Думать о любви приятно, но он почти не знает, какая она, любовь, только знает, что ему нравятся все девчонки. И вообще он думал, что женитьба - это право каждого, кто любит, и стоит только сказать любой девушке "давай поженимся", как она с радостью согласится и будет всю жизнь благодарить. Ему представилось: невеста - это, например, Зойка, дочь кастелянши, старшеклассница, которая задается и ходит в школьной форме с белым фартуком, или незнакомая, красивая и задумчивая девушка в зеленом пальто, которую он видел два раза в трамвае. И вот невеста, молодая и веселая, с которой они будто много раз уже целовались до самой ночи в теплых темных подъездах, долго не отпуская друг друга, согласилась стать его женой. И пусть на улицах жара или дождь, день или ночь, он возьмет ее за руку, уже как свою жену, и, счастливый, поведет в маленькую уютную свою комнату, которую ему дадут в большом доме, где живут пожилые многосемейные люди. Они выйдут их встречать и станут аплодировать, потому что это бывает не всегда, а один раз в жизни. И вот они останутся совсем одни и ничего не будут стесняться: зачем? Ведь они муж и жена, и так бывает у всех.
И на целую жизнь - нежные тонкие руки и пушистые волосы, шелковый белый шарф, как у незнакомой девушки в трамвае, или Зойкины черные глаза, розовые щеки, стоптанные каблучки туфель, капроновые чулки - все это он будет помнить и любить, и на всю жизнь он и она будут всегда молодыми и самыми счастливыми. Ванька даже приподнялся на локоть и зажмурился, так это здорово получалось!
Он только пожалел, что обязательно придется идти в загс, потому что нужны какая-то печать и подпись. Ему это не нравилось! Так все интересно, а жениху и невесте будто не верят!

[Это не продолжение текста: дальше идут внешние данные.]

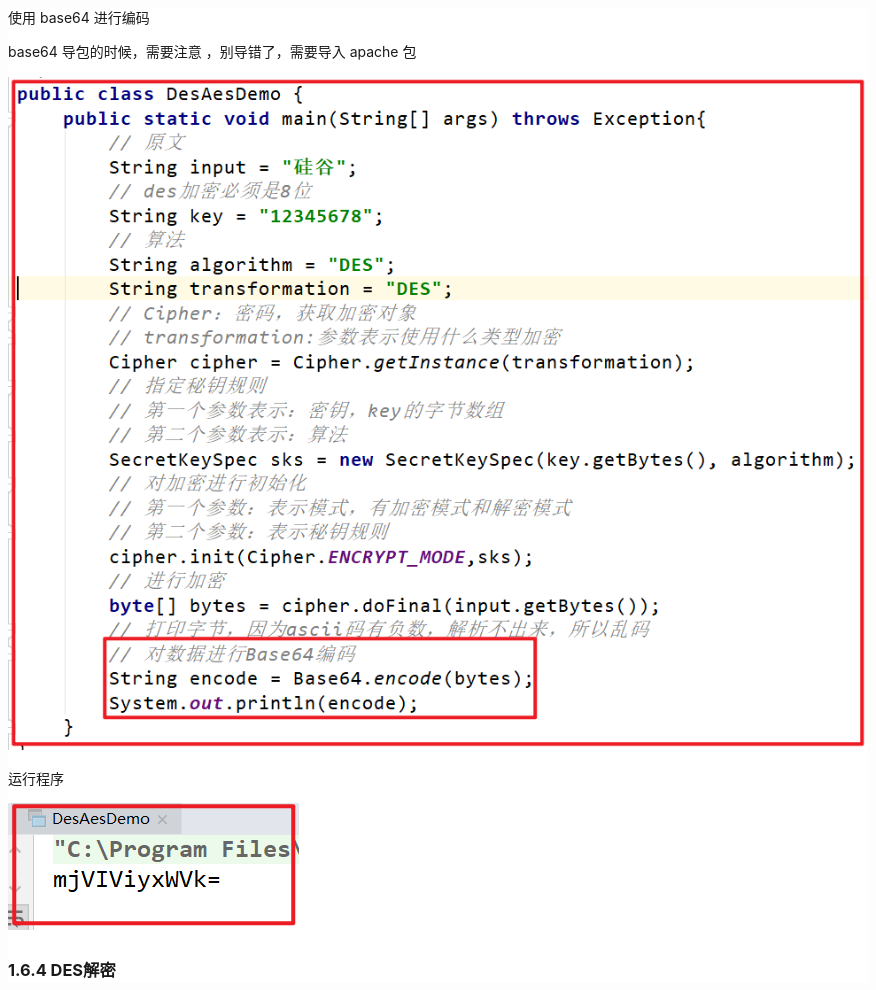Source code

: 使用 base64 进行编码

base64 导包的时候，需要注意 ，别导错了，需要导入 apache 包

![images](./images/27.png)

运行程序

![images](./images/28.png)

### 1.6.4 DES解密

Вот если бы в загсе прямо и ордер на комнату сразу выдавали!.. Догадался бы об этом министр какой - завтра же в загс не пробиться было! Ваньке стало приятно, что не министр, а он первый догадался об этом.

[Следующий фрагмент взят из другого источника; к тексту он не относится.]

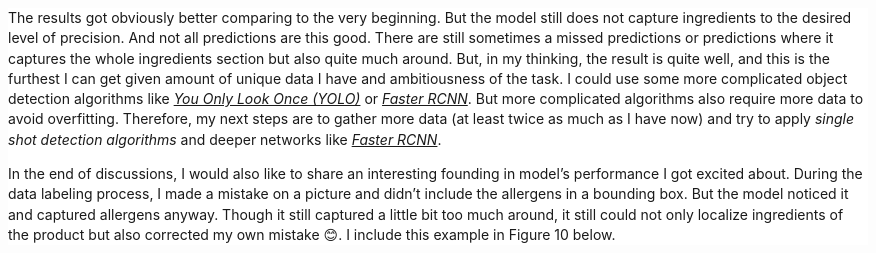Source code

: The results got obviously better comparing to the very beginning. But the model still does not capture ingredients to the desired level of precision. And not all predictions are this good. There are still sometimes a missed predictions or predictions where it captures the whole ingredients section but also quite much around. But, in my thinking, the result is quite well, and this is the furthest I can get given amount of unique data I have and ambitiousness of the task. I could use some more complicated object detection algorithms like *[You Only Look Once (YOLO)](https://arxiv.org/abs/1506.02640)* or *[Faster RCNN](https://arxiv.org/abs/1506.01497)*. But more complicated algorithms also require more data to avoid overfitting. Therefore, my next steps are to gather more data (at least twice as much as I have now) and try to apply *single shot detection algorithms* and deeper networks like *[Faster RCNN](https://arxiv.org/abs/1506.01497)*. 

In the end of discussions, I would also like to share an interesting founding in model’s performance I got excited about. During the data labeling process, I made a mistake on a picture and didn’t include the allergens in a bounding box. But the model noticed it and captured allergens anyway. Though it still captured a little bit too much around, it still could not only localize ingredients of the product but also corrected my own mistake 😊. I include this example in Figure 10 below.

<p align = "center">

И еще утешало то, что он молод - всего восемнадцать лет, и все, о чем думал, - впереди, только нужно работать изо всех сил, чтобы стало много денег, а любовь придет, стоит только по-настоящему заняться этим делом. Завтра он опять будет работать, и пусть плывут пламенные круги, гремят болванки и крошится песок, пусть тяжело болят кости. И еще успокоил себя: если будет плохо дальше - уйдет с завода и уедет..

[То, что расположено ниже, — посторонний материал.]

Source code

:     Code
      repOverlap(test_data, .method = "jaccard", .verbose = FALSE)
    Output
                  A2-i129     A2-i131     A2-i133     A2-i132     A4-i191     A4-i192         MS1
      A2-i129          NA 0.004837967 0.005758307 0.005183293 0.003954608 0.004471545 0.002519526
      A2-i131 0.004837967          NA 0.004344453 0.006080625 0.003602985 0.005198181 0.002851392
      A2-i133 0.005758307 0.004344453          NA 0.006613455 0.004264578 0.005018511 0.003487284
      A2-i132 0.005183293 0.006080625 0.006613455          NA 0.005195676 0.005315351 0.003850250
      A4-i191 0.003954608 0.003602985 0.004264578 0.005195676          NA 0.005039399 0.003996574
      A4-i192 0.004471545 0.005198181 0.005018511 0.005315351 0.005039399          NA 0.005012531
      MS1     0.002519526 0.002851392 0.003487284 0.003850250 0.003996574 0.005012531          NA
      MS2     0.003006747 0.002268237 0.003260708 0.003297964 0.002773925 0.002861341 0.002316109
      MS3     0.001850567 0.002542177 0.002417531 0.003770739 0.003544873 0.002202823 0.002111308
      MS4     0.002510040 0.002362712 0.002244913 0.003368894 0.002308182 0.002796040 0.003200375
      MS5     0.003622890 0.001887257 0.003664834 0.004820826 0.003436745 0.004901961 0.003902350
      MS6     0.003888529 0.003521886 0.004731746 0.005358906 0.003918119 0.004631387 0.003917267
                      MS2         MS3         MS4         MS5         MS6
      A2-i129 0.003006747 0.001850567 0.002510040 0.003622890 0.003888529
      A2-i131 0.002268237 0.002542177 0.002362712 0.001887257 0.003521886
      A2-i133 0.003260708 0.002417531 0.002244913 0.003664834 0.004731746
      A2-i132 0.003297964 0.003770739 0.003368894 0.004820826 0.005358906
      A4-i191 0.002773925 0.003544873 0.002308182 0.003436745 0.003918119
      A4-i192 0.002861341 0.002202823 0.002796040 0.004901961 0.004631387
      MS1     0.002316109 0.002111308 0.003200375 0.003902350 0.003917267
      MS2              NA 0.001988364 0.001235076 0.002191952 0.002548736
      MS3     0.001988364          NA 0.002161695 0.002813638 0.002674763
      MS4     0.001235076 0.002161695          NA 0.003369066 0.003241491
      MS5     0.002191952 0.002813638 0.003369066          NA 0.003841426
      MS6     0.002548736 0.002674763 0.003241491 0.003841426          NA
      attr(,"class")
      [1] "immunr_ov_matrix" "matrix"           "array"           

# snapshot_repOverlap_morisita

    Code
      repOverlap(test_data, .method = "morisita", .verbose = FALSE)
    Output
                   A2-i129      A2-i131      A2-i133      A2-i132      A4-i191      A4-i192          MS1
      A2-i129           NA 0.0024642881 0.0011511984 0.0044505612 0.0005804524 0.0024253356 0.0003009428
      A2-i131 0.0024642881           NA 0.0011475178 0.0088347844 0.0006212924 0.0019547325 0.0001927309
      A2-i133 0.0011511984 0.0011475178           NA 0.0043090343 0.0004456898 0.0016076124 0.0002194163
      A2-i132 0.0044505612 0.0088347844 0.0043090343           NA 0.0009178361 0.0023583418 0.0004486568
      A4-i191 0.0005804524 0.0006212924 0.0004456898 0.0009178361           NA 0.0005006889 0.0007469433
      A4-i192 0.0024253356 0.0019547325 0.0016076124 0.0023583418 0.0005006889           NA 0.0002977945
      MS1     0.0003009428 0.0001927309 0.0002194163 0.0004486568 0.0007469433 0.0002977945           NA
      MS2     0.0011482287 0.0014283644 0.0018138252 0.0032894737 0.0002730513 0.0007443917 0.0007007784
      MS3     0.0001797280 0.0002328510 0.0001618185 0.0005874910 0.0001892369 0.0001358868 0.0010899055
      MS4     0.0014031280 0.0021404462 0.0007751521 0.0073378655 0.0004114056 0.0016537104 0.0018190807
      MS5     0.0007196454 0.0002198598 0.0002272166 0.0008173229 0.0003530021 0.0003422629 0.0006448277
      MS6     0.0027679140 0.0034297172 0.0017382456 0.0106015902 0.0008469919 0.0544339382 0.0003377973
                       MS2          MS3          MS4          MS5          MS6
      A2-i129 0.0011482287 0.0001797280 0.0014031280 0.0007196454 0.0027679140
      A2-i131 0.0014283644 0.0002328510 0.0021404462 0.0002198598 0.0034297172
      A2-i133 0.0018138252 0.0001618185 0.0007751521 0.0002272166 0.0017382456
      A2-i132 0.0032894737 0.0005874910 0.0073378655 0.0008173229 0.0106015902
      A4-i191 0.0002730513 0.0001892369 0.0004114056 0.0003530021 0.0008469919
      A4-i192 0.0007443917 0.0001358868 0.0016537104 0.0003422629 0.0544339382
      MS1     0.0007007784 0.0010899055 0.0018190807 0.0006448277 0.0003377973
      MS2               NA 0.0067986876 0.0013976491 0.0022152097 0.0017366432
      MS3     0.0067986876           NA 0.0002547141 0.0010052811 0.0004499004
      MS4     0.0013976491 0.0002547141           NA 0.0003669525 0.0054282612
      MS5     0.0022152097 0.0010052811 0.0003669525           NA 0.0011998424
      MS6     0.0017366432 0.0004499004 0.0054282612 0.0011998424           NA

Так каждый день приходят и уходят эти мысли. А потом наступает сон, теплый, уютный, тихий - не буди!
Обняв руками узкие плечи, Лопухов вскоре заснул, унося в сон сожаление о том, что не уродился для тяжелой работы великаном.
Утром, когда еще свежо от ночной тишины и холода, на улицах и проспектах не видно никого, даже дворников. Город будто опустел и спит. Молчат мостовые, окна закрыты наглухо, не звенят трамваи, не шуршат по асфальту грузовики и легковые, только один на один - небо и дома. За ночь похолодали булыжники и асфальт, стали синими от дождя, продрогли розовые карагачи с жесткими зелеными листочками, - все очерчено черными резкими линиями, вокруг много холодного голубоватого воздуха, и все это похоже на декорацию. А через пруд, отделенный от реки чугунным мостом и бетонными дамбами, жарко дышит в небо дымами черный огромный завод. Насыпи, где ночью сливали шлак, окаймлены оранжевой полосой - это выжжены тростники и камыш, и, если вглядеться, видны обглоданные огнем и паром дудки.
Ванька никогда этого не видит - он спит и во сне чутко прислушивается к началу утреннего шума.